Interestingly, accumulation of acetate in rats has been shown to downregulate the expression of lipogenic genes such as a) pyruvate kinase (PyK), which catalyzes the synthesis of pyruvate for the generation of acetyl-CoA for FA synthesis by the FAS; b) acetyl-CoA carboxylase (ACCase), which catalyzes the synthesis of malonyl-CoA the other essential substrate for the FAS pathways (both type I and II); and c) FAS (45). All of these enzymes are present in T. gondii and could putatively be regulated by an accumulation of acetate following TgACS disruption; PyK is present in two essential isoforms in T. gondii, TgPyKI, likely in the cytosol, and TgPyKII, dually localized in the mitochondrion and the apicoplast (46, 47), ACCase is also present in two copies: one in the apicoplast to fuel the FASII and one likely in the cytosol potentially for FASI and/or elongases (48).

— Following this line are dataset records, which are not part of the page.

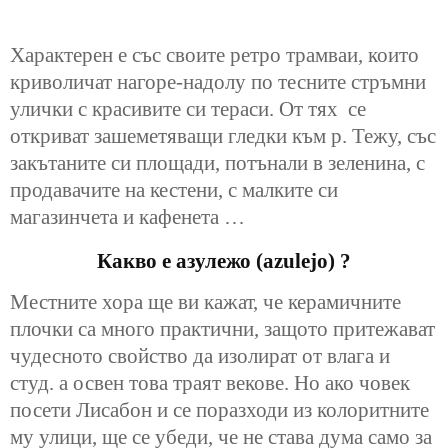
Характерен е със своите ретро трамваи, които
криволичат нагоре-надолу по тесните стръмни
улички с красивите си тераси. От тях се
откриват зашеметяващи гледки към р. Тежу, със
закътаните си площади, потънали в зеленина, с
продавачите на кестени, с
малките си
магазинчета и кафенета …
Какво е азулежо (azulejo) ?
Местните хора ще ви кажат, че керамичните
плочки са много практични, защото притежават
чудесното свойство да изолират от влага и
студ. а освен това траят векове. Но ако човек
посети Лисабон и се поразходи из колоритните
му улици, ще се убеди, че не става дума само за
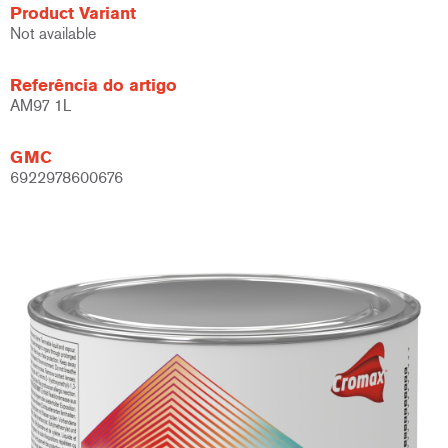
Product Variant
Not available
Referência do artigo
AM97 1L
GMC
6922978600676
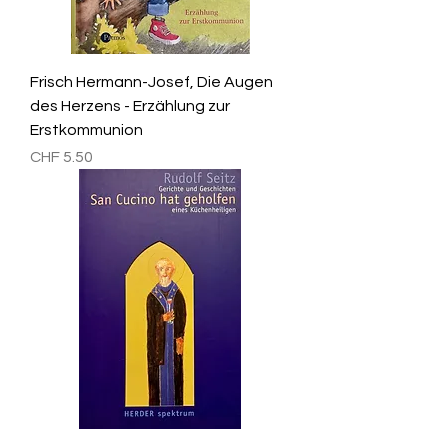
Frisch Hermann-Josef, Die Augen
des Herzens - Erzählung zur
Erstkommunion
Preis
CHF 5.50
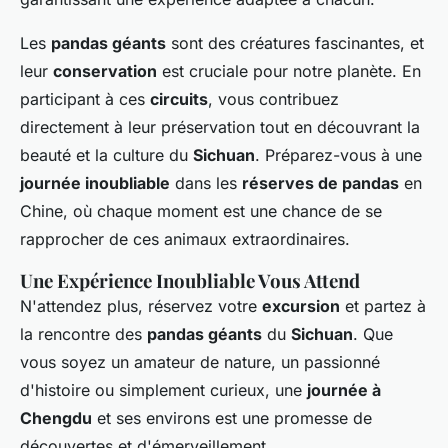
Les
pandas géants
sont des créatures fascinantes, et
leur
conservation
est cruciale pour notre planète. En
participant à ces
circuits
, vous contribuez
directement à leur préservation tout en découvrant la
beauté et la culture du
Sichuan
. Préparez-vous à une
journée inoubliable
dans les
réserves de pandas
en
Chine, où chaque moment est une chance de se
rapprocher de ces animaux extraordinaires.
Une Expérience Inoubliable Vous Attend
N'attendez plus, réservez votre
excursion
et partez à
la rencontre des
pandas géants
du
Sichuan
. Que
vous soyez un amateur de nature, un passionné
d'histoire ou simplement curieux, une
journée à
Chengdu
et ses environs est une promesse de
découvertes et d'émerveillement.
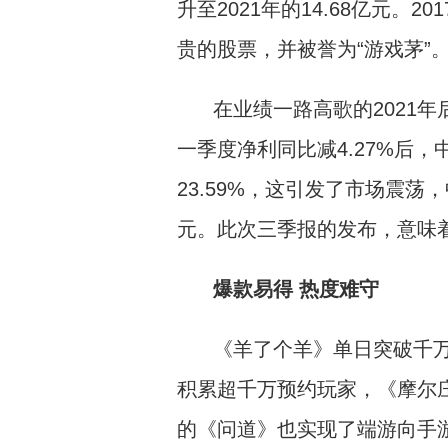
升至2021年的14.68亿元。
贵的股票，并被誉为“游戏茅”
在业绩一路高歌的2021年
一季度净利同比减4.27%后，
23.59%，这引发了市场震荡
元。此次三季报的发布，意味
爆款易得 热度难守
《羊了个羊》单日突破千
积累超千万预约玩家，《摩尔庄
的《问道》也实现了端游向手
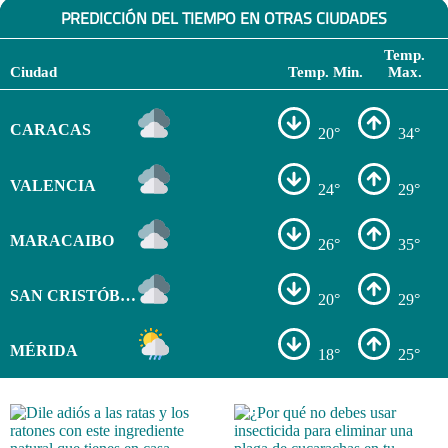
PREDICCIÓN DEL TIEMPO EN OTRAS CIUDADES
Temp.
Ciudad
Temp. Min.
Max.
CARACAS
20°
34°
VALENCIA
24°
29°
MARACAIBO
26°
35°
SAN CRISTÓBAL
20°
29°
MÉRIDA
18°
25°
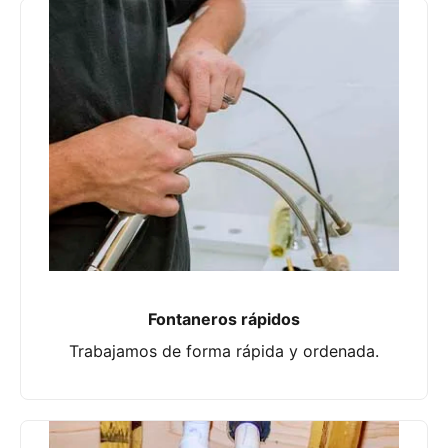
Fontaneros rápidos
Trabajamos de forma rápida y ordenada.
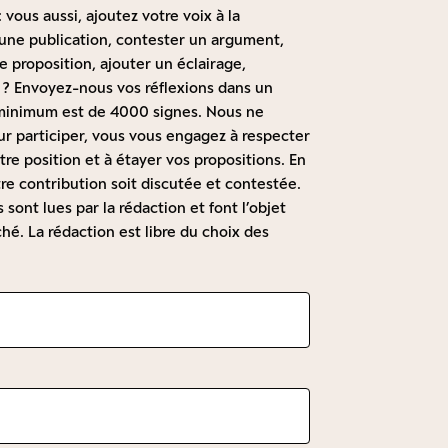
 vous aussi, ajoutez votre voix à la
à une publication, contester un argument,
 proposition, ajouter un éclairage,
 ? Envoyez-nous vos réflexions dans un
t minimum est de 4000 signes. Nous ne
r participer, vous vous engagez à respecter
re position et à étayer vos propositions. En
re contribution soit discutée et contestée.
sont lues par la rédaction et font l’objet
hé. La rédaction est libre du choix des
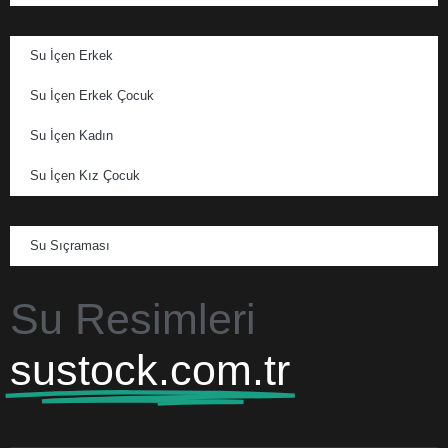
Su İçen Erkek
Su İçen Erkek Çocuk
Su İçen Kadın
Su İçen Kız Çocuk
Su Sıçraması
Su Resimleri
sustock.com.tr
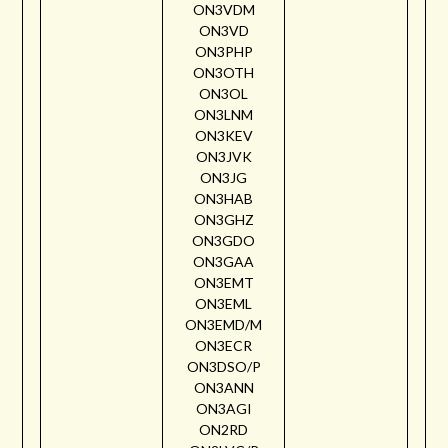
ON3VDM
ON3VD
ON3PHP
ON3OTH
ON3OL
ON3LNM
ON3KEV
ON3JVK
ON3JG
ON3HAB
ON3GHZ
ON3GDO
ON3GAA
ON3EMT
ON3EML
ON3EMD/M
ON3ECR
ON3DSO/P
ON3ANN
ON3AGI
ON2RD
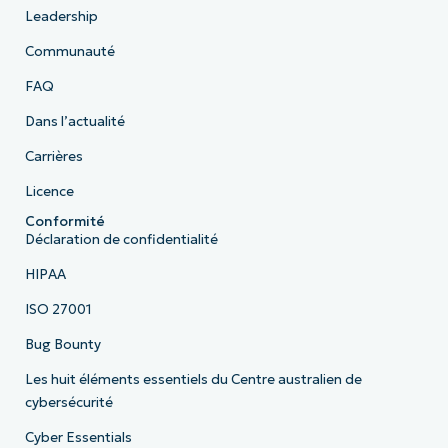
Leadership
Communauté
FAQ
Dans l’actualité
Carrières
Licence
Conformité
Déclaration de confidentialité
HIPAA
ISO 27001
Bug Bounty
Les huit éléments essentiels du Centre australien de
cybersécurité
Cyber Essentials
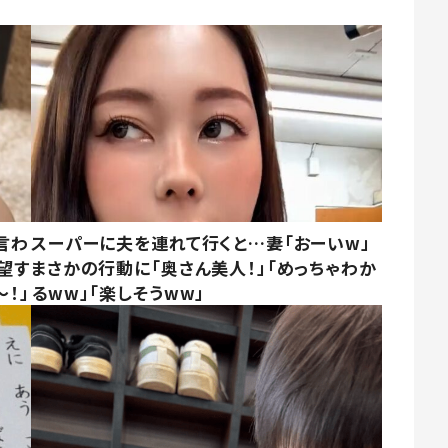
言わ
スーパーに夫を連れて行くと…妻「おーいw」
望す
まさかの行動に「奥さん美人！」「めっちゃわか
！」
るww」「楽しそうww」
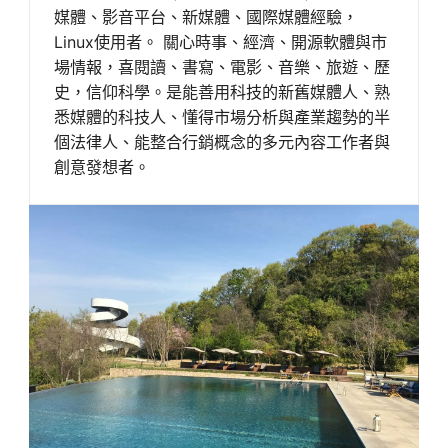
媒體、影音平台、新媒體、國際媒體經驗，
Linux使用者。 關心時事、經濟、開源軟體與市
場情報，喜閱讀、書寫、電影、音樂、旅遊、歷
史，信仰科學。是能善用科技的新舊媒體人、熟
悉媒體的科技人、懂得市場分析與產業趨勢的半
個法律人、能整合行銷概念的多元內容工作者與
創意發想者。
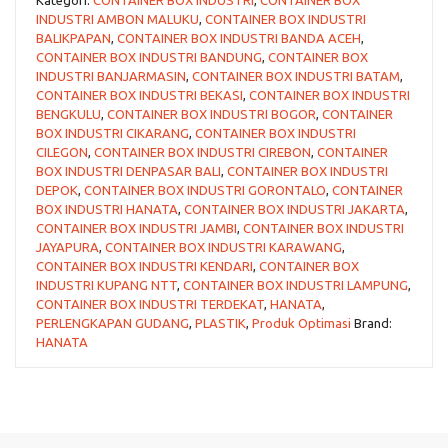
INDUSTRI AMBON MALUKU
,
CONTAINER BOX INDUSTRI
BALIKPAPAN
,
CONTAINER BOX INDUSTRI BANDA ACEH
,
CONTAINER BOX INDUSTRI BANDUNG
,
CONTAINER BOX
INDUSTRI BANJARMASIN
,
CONTAINER BOX INDUSTRI BATAM
,
CONTAINER BOX INDUSTRI BEKASI
,
CONTAINER BOX INDUSTRI
BENGKULU
,
CONTAINER BOX INDUSTRI BOGOR
,
CONTAINER
BOX INDUSTRI CIKARANG
,
CONTAINER BOX INDUSTRI
CILEGON
,
CONTAINER BOX INDUSTRI CIREBON
,
CONTAINER
BOX INDUSTRI DENPASAR BALI
,
CONTAINER BOX INDUSTRI
DEPOK
,
CONTAINER BOX INDUSTRI GORONTALO
,
CONTAINER
BOX INDUSTRI HANATA
,
CONTAINER BOX INDUSTRI JAKARTA
,
CONTAINER BOX INDUSTRI JAMBI
,
CONTAINER BOX INDUSTRI
JAYAPURA
,
CONTAINER BOX INDUSTRI KARAWANG
,
CONTAINER BOX INDUSTRI KENDARI
,
CONTAINER BOX
INDUSTRI KUPANG NTT
,
CONTAINER BOX INDUSTRI LAMPUNG
,
CONTAINER BOX INDUSTRI TERDEKAT
,
HANATA
,
PERLENGKAPAN GUDANG
,
PLASTIK
,
Produk Optimasi
Brand:
HANATA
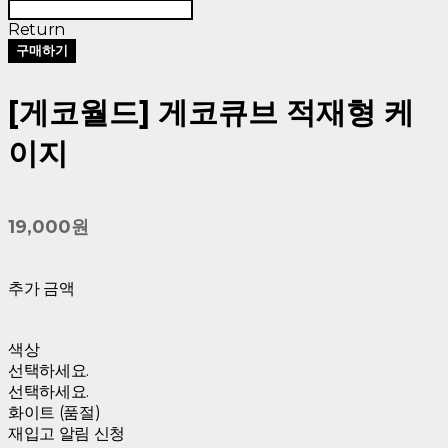
Return
구매하기
[게코월드] 게코큐브 적재형 케
이지
19,000원
추가 금액
색상
선택하세요.
선택하세요.
화이트 (품절)
재입고 알림 신청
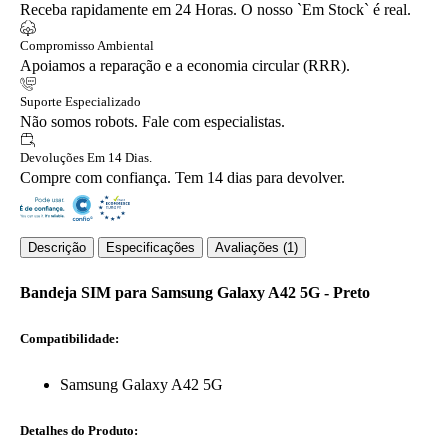
Receba rapidamente em 24 Horas. O nosso `Em Stock` é real.
Compromisso Ambiental
Apoiamos a reparação e a economia circular (RRR).
Suporte Especializado
Não somos robots. Fale com especialistas.
Devoluções Em 14 Dias.
Compre com confiança. Tem 14 dias para devolver.
Descrição
Especificações
Avaliações (1)
Bandeja SIM para Samsung Galaxy A42 5G - Preto
Compatibilidade:
Samsung Galaxy A42 5G
Detalhes do Produto:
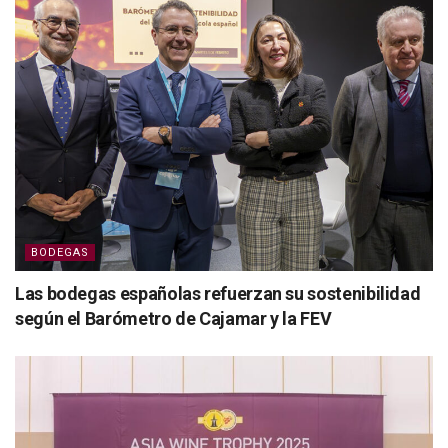
BODEGAS
Las bodegas españolas refuerzan su sostenibilidad
según el Barómetro de Cajamar y la FEV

Furthermore, it has also been shown that ACCase can be downregulated when there is the accumulation of the FASII products (49). So it is possible that the accumulation of C14:0 that is not elongated anymore due to the lack of acetyl-CoA provided by TgACS could indeed inhibit the FASII pathway as we observed in this work. Similarly, the abrogation of ¹³C incorporation from acetate in C18:1 in the 2 days pretreatment (Fig. 6E) might be explained by a massive scavenging of C18:1 from the external environment to compensate for the loss of its synthesis via the elongation pathway. Altogether, our observations conclude that TgACS loss perturbed the FA metabolism, causing modification of lipid balance in the induced KO due to its role in providing acetyl-CoA for FA elongation.

One of the important questions that remains unanswered is the origin of the acetate used by TgACS. In human blood, it is said to contain 50–200 µM acetate. Here, in vitro, supplemented FBS also contains certain amount acetate (50), but this is possibly irrelevant because, thus far, no transporter for acetate has been identified in Apicomplexa. Furthermore, ¹³C-glucose labeling in P. falciparum shows that a small part of the intracellular acetate pool originates from glucose but that most of it is of unknown origin (21). Although acetate can be found in the extracellular environment, its origin in Apicomplexa might not be from importing it, but may be as a downstream product of host or parasite metabolism.

In summary, we demonstrated that a) TgACS is a nonessential enzyme present as a uniform protein of the cytosol and likely the nucleus; b) it does not participate in providing substrate for the de novo synthesis of FA by the apicoplast FASII; c) its disruption does not have much influence over the parasite FA composition; but d) it provides acetyl-CoA for the elongation of FA and actively participates in this pathway, which is essential for parasite survival (7). These data show for the first time that one of the enzymes capable of the synthesis of acetyl-CoA is also involved in the parasite lipid synthesis and the plasticity of T. gondii to compensate for the loss of proteins participating in these crucial pathways for membrane biogenesis.